NTU Irony Corpus
Introduction
The NTU Irony Corpus consists of more than 1,000 microblog messages collected from the Plurk website. All the messages in the corpus are in Traditional Chinese and have been confirmed to be ironic. They are marked with three types of labels: (1) ironic word/phrase , (2) context, and (3) rhetoric element.
Format
Example:
<context sentiment="pos">才剛買的書,竟然掉頁了,</context>這品質<rhetoric>也太</rhetoric><ironic sentiment="neg">好</ ironic>了<rhetoric>吧</rhetoric>
Tag description:
- <cmessage> represents a single ironic message posted in Plurk.
- <cironic> represents the ironic word or phrase in each ironic message. The sentiment attribute indicates whether the word or phrase is positive or negative.
- <ccontext> represents contextual information. The sentiment attribute indicates whether it is positive or negative.

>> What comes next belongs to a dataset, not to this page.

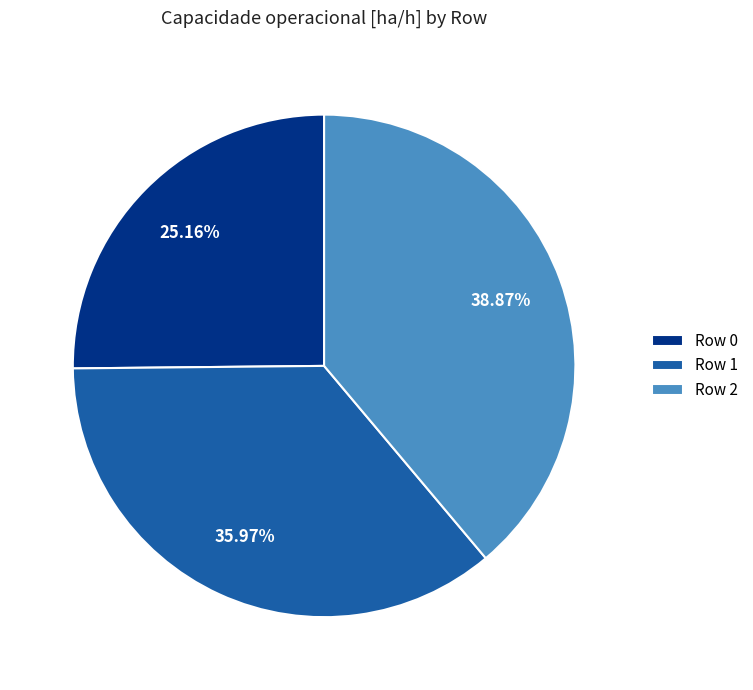

Does any single category account for the majority?

No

- <crhetoric> represents rhetorical elements.
Download
Click here to download the NTU Irony Corpus.
How to Cite the Corpus
Please cite the following paper when referring to the NTU Irony Corpus in academic publications and papers.
Yi-jie Tang and Hsin-Hsi Chen (2014). “Chinese Irony Corpus Construction and Ironic Structure Analysis.” Proceedings of the 25th International Conference on Computational Linguistics (COLING 2014), 23-29 August 2014, Dublin, Ireland.